Let us use problem 2.1 from Part 1 here, but with massive operations now.

Complexity

Standart compexities for segment tree.

Code

class SegmentTree:
    def __init__(self, n):
        self.size = 1
        while self.size < n:
            self.size *= 2

        self.ZERO = (0, 0, 0, 0)  # neutral element, for min it is +inf
        self.NO_OPERATION = -float("inf")  # this is for our propagate to understand that we do not need it
        self.T = [self.ZERO] * (2 * self.size - 1)
        self.L = [0] * (2 * self.size - 1)

    def op_modify(self, a, b, len_):
        if b == self.NO_OPERATION:
            return a
        return max(0, b * len_), max(0, b * len_), max(0, b * len_), b * len_

    def op_sum(self, a, b):
        return max(a[0], b[0], a[2] + b[1]), max(a[1], a[3] + b[1]), max(b[2], b[3] + a[2]), a[3] + b[3]

    def propagate(self, x, lx, rx):
        if self.L[x] == self.NO_OPERATION or rx - lx == 1:
            return
        mx = (lx + rx)//2
        self.L[2 * x + 1] = self.L[x]
        self.T[2 * x + 1] = self.op_modify(self.T[2 * x + 1], self.L[x], mx - lx)
        self.L[2 * x + 2] = self.L[x]
        self.T[2 * x + 2] = self.op_modify(self.T[2 * x + 2], self.L[x], rx - mx)
        self.L[x] = self.NO_OPERATION

    def _update(self, l, r, v, x, lx, rx):
        self.propagate(x, lx, rx)
        if l >= rx or lx >= r:
            return
        if lx >= l and rx <= r:
            self.L[x] = v        # why 1?
            self.T[x] = self.op_modify(self.T[x], v, rx - lx)
            return
        mx = (lx + rx)//2
        self._update(l, r, v, 2*x+1, lx, mx)
        self._update(l, r, v, 2*x+2, mx, rx)
        self.T[x] = self.op_sum(self.T[2*x+1], self.T[2*x+2])

    def update(self, l, r, v):
        return self._update(l, r, v, 0, 0, self.size)

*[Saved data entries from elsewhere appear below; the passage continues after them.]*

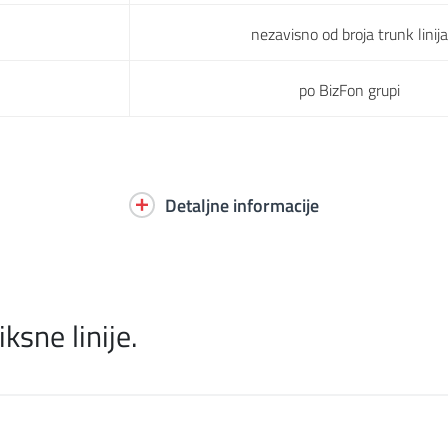
nezavisno od broja trunk linija
po BizFon grupi
Detaljne informacije
ksne linije.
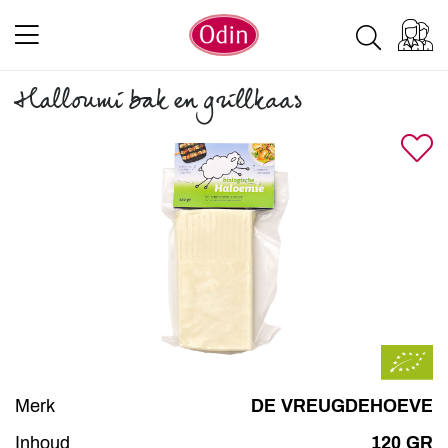
Halloumi bak en grillkaas
Merk
DE VREUGDEHOEVE
Inhoud
120 GR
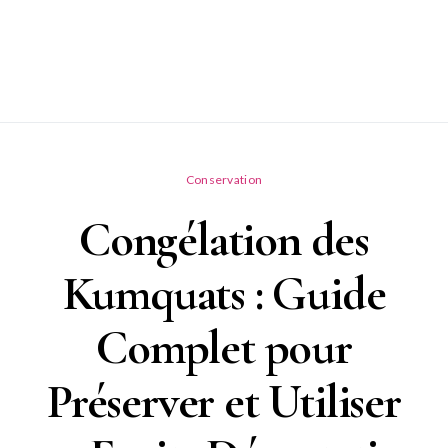
Conservation
Congélation des
Kumquats : Guide
Complet pour
Préserver et Utiliser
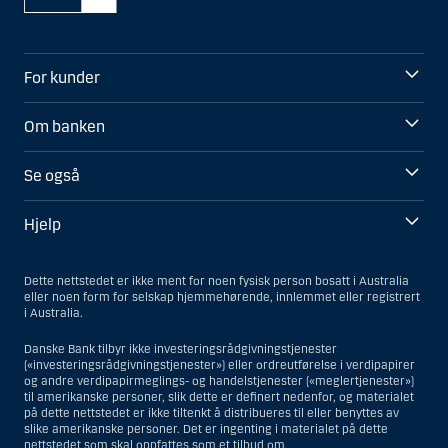
For kunder
Om banken
Se også
Hjelp
Dette nettstedet er ikke ment for noen fysisk person bosatt i Australia
eller noen form for selskap hjemmehørende, innlemmet eller registrert
i Australia.
Danske Bank tilbyr ikke investeringsrådgivningstjenester
(«investeringsrådgivningstjenester») eller ordreutførelse i verdipapirer
og andre verdipapirmeglings- og handelstjenester («meglertjenester»)
til amerikanske personer, slik dette er definert nedenfor, og materialet
på dette nettstedet er ikke tiltenkt å distribueres til eller benyttes av
slike amerikanske personer. Det er ingenting i materialet på dette
nettstedet som skal oppfattes som et tilbud om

    def _query(self, l, r, x, lx, rx):
        self.propagate(x, lx, rx)
        if l >= rx or lx >= r:
            return self.ZERO
        if lx >= l and rx <= r:
            return self.T[x]
        mx = (lx + rx) // 2
        m1 = self._query(l, r, 2 * x + 1, lx, mx)
        m2 = self._query(l, r, 2 * x + 2, mx, rx)
        return self.op_sum(m1, m2)

    def query(self, l, r):
        return self._query(l, r, 0, 0, self.size)

# import io, os, sys
# input = io.BytesIO(os.read(0, os.fstat(0).st_size)).readline


if __name__ == '__main__':
    n, m = [int(i) for i in input().split()]
    MOD = 10**9 + 7
    STree = SegmentTree(n)

    for i in range(m):
        t = [int(i) for i in input().split()]
        STree.update(t[0], t[1], t[2])
        print(STree.T[0][0])